We have to see and feel this system in action. It might be fine, but there’s a niggling doubt that one-pedal driving is a clever addition to the Bolt and we think it might do more harm than good.

Chevrolet Bolt safety

The Chevrolet Bolt safety measures are solid and the car comes equipped with radar and camera systems designed to keep you safe. It gives you alerts, rather than taking the wheel and avoiding danger. All the actual evasive action is down to you, as it is with most manufacturers.

You won’t see an Autopilot equivalent on the Chevy Bolt for a long time, as Chevrolet recently denied it would launch a self-driving taxi service early in 2019. So for now the Chevrolet Bolt safety measures are passive and it’s up to you to drive it.

If you do crash, there are 10 airbags to catch you and if you tick the box then you get OnStar assistance and automatic emergency services help. So there’s that…

We don’t have NHTSA crash test results as yet, but the Volt scored five stars across the board apart from a four-star result on the frontal crash test. So we can assume that the Bolt will be a five-star car and once you’re in a crash it’s a solid piece of metal to have around you.

Chevrolet Bolt dealer support

This is where Chevrolet scores big. It has the heavyweight support of GM behind it and this company has had its cash crisis, gone bankrupt and come out the other side. Chevrolet is going nowhere.

It sells 4.8 million cars a year in 115 countries. The battery unit comes with an eight-year guarantee, there are dealers in every town and you’re never too far from a service center. They will also be here in a few years to take your car back as a part exchange. This matters.

Chevrolet Bolt specs

Right now there don’t seem to be a whole lot of options for the Chevrolet Bolt. There are rumours of a four-wheel-drive version, but we just don’t have firm information. For now, if you buy a Bolt, you get a Bolt. We’re sure there are special editions to come, but right now Chevrolet is concentrating on the basics.

Wrap up

We really want to love the Chevrolet Bolt and in a lot of ways we do. GM deserves major props for putting in the hard yards with the battery tech and bringing this car to market so early.

Other makers are talking a good fight, but they’re taking baby steps and Chevrolet has really brought us all the car we ever needed in a usable, elegant and solid package.

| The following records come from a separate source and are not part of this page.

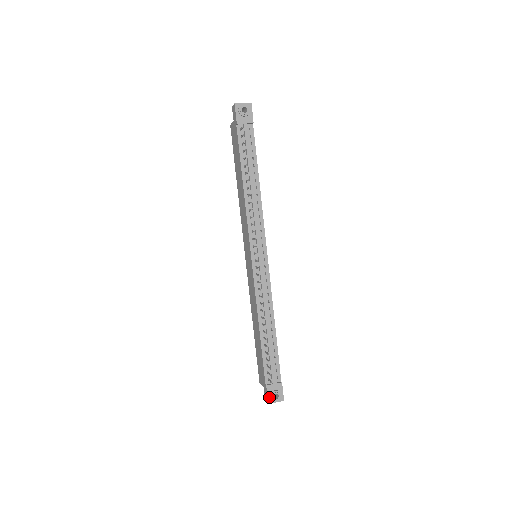
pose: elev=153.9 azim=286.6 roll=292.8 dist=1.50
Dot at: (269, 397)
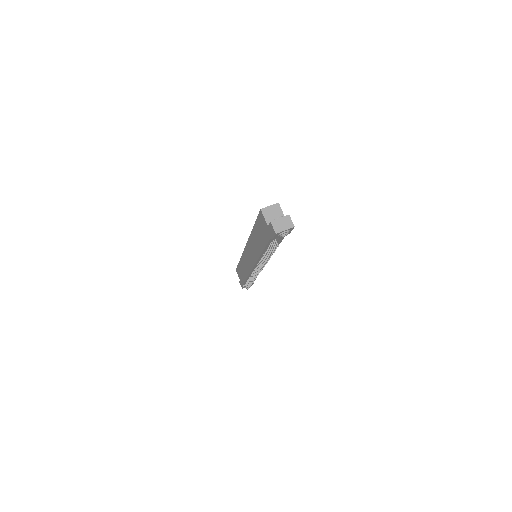
Dot at: occluded
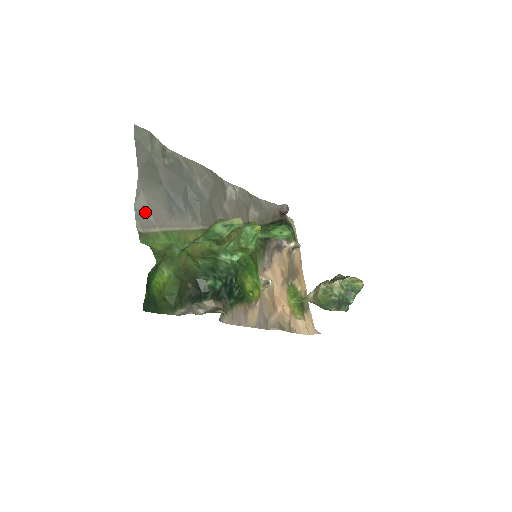
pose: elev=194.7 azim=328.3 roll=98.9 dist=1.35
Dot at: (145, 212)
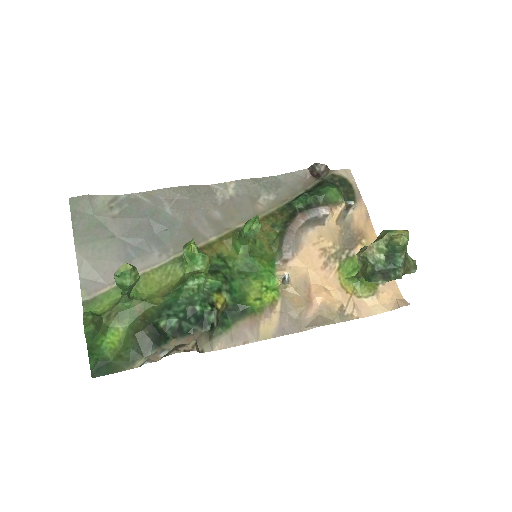
Dot at: (92, 277)
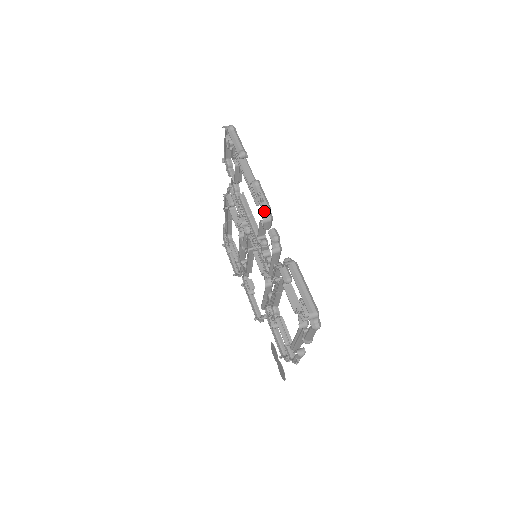
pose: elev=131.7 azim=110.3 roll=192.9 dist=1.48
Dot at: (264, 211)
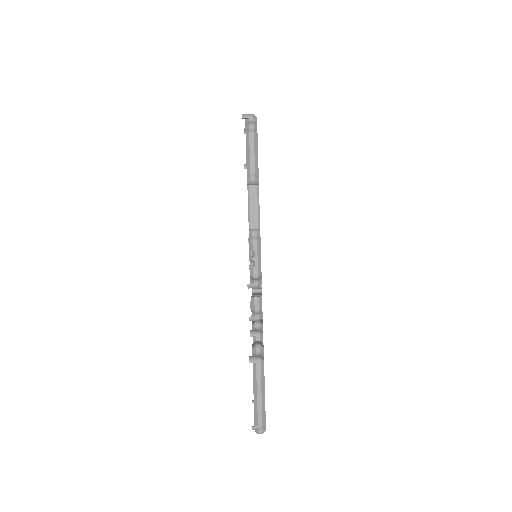
Dot at: (252, 277)
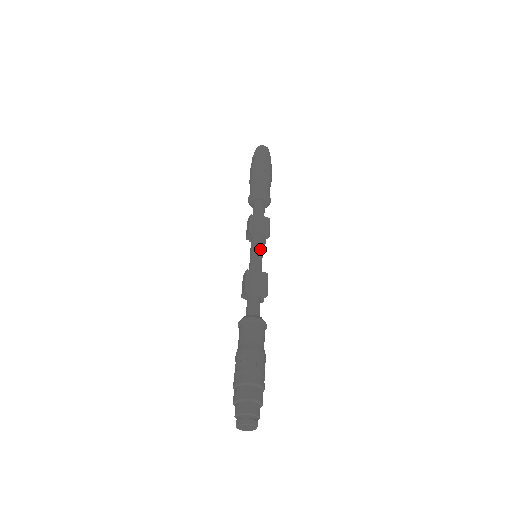
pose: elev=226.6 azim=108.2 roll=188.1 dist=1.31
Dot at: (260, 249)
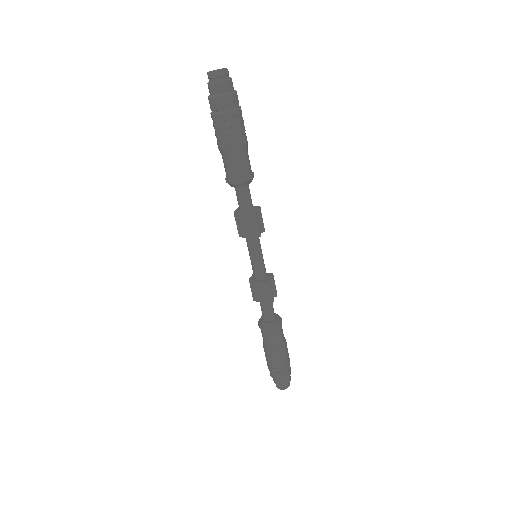
Dot at: (255, 255)
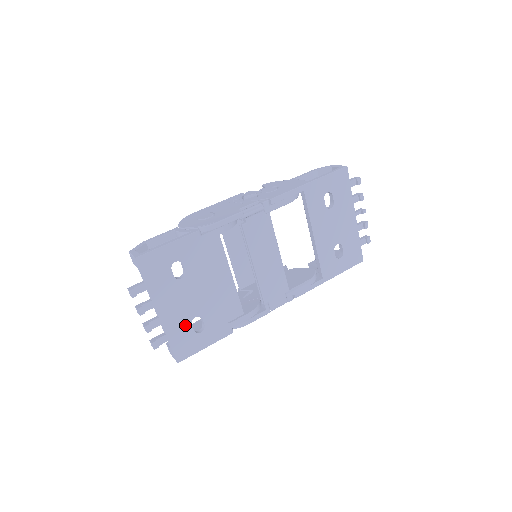
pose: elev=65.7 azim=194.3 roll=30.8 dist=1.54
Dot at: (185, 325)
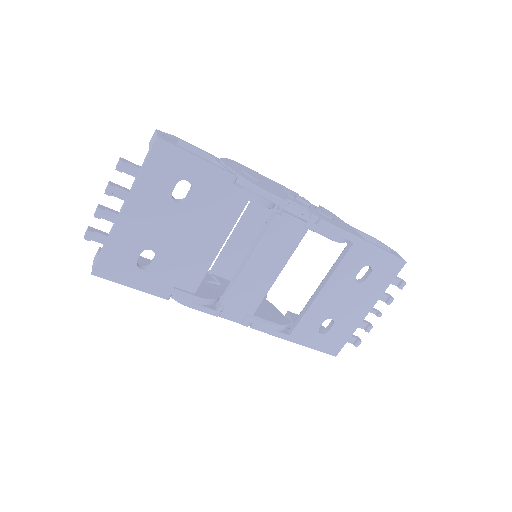
Dot at: (135, 247)
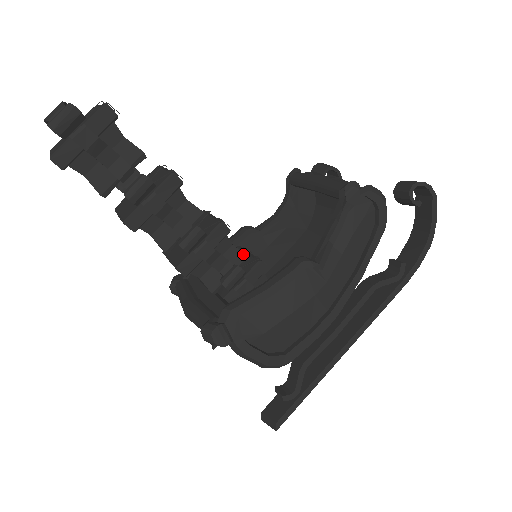
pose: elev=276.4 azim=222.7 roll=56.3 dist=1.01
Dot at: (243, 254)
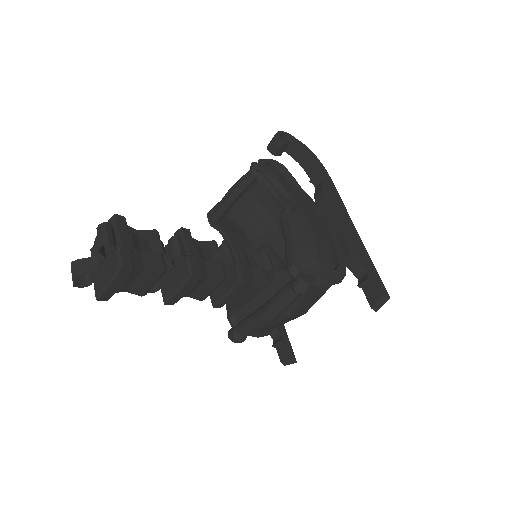
Dot at: (254, 249)
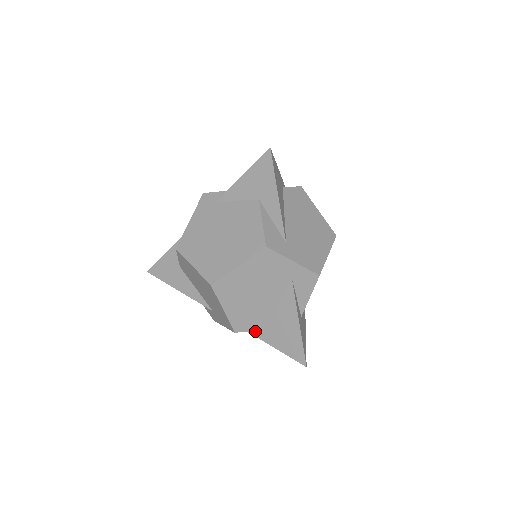
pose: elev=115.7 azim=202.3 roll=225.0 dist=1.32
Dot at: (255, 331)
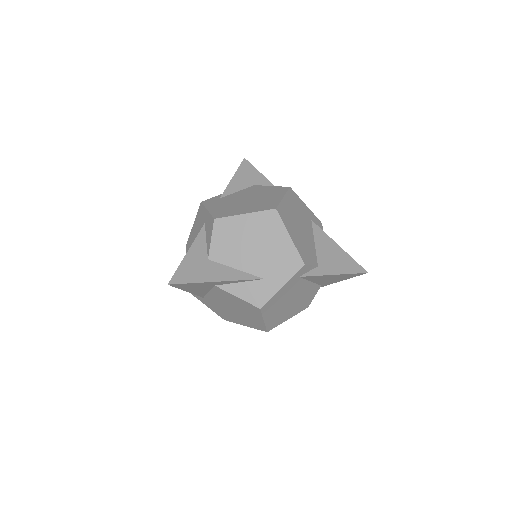
Dot at: (312, 271)
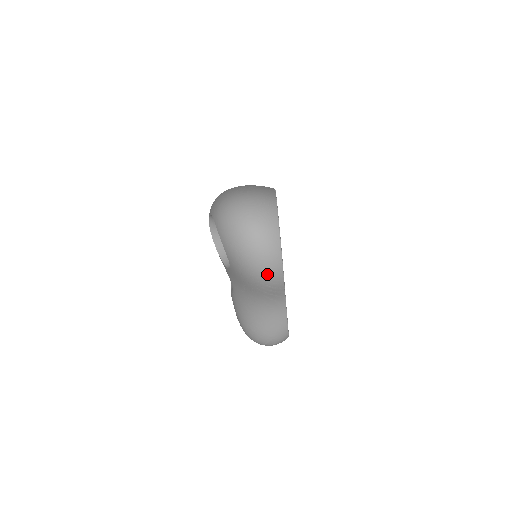
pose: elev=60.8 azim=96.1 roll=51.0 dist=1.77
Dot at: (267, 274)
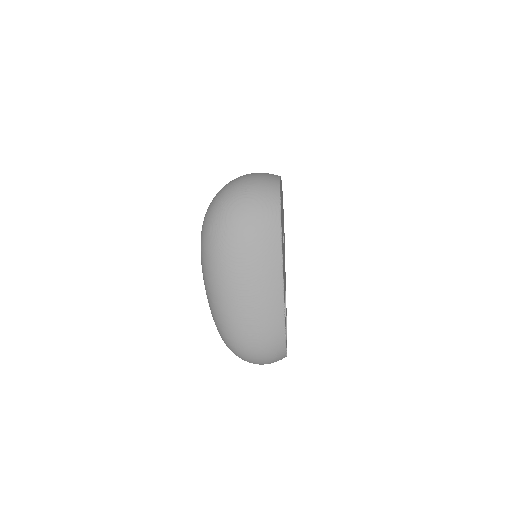
Dot at: occluded
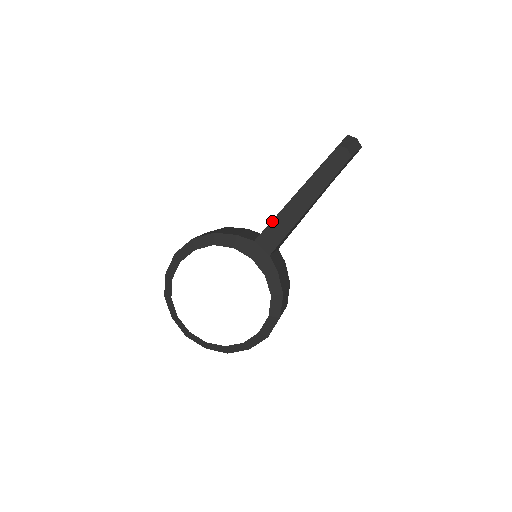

There’s just one problem: Tesla.

Chevrolet has brought us a high tech concept presented in a pretty low-tech package and the Bolt just doesn’t feel special.

Now we can argue that Tesla ran before it could walk and that all the bells and whistles really aren’t necessary or even relevant. But the Model 3 is inspired, brilliant, elegant and exciting. The Bolt is solid, dependable and respectable.

Chevrolet has produced a very solid PC that does everything you need to do. But Palo Alto has a MacBook, for less money. Or it will have.

It isn’t here. It’s not even close. So the Bolt’s main USP is that you can actually buy it. It does everything well, it’s a good car and yet we don’t feel anybody will truly love it. This is an appliance. It’s an EV for people that don’t care about cars.

That’s a massive market, though, so Chevrolet shouldn’t shed any tears over this. The Bolt looks solid and will sell like hot cakes, which is what really matters in the end.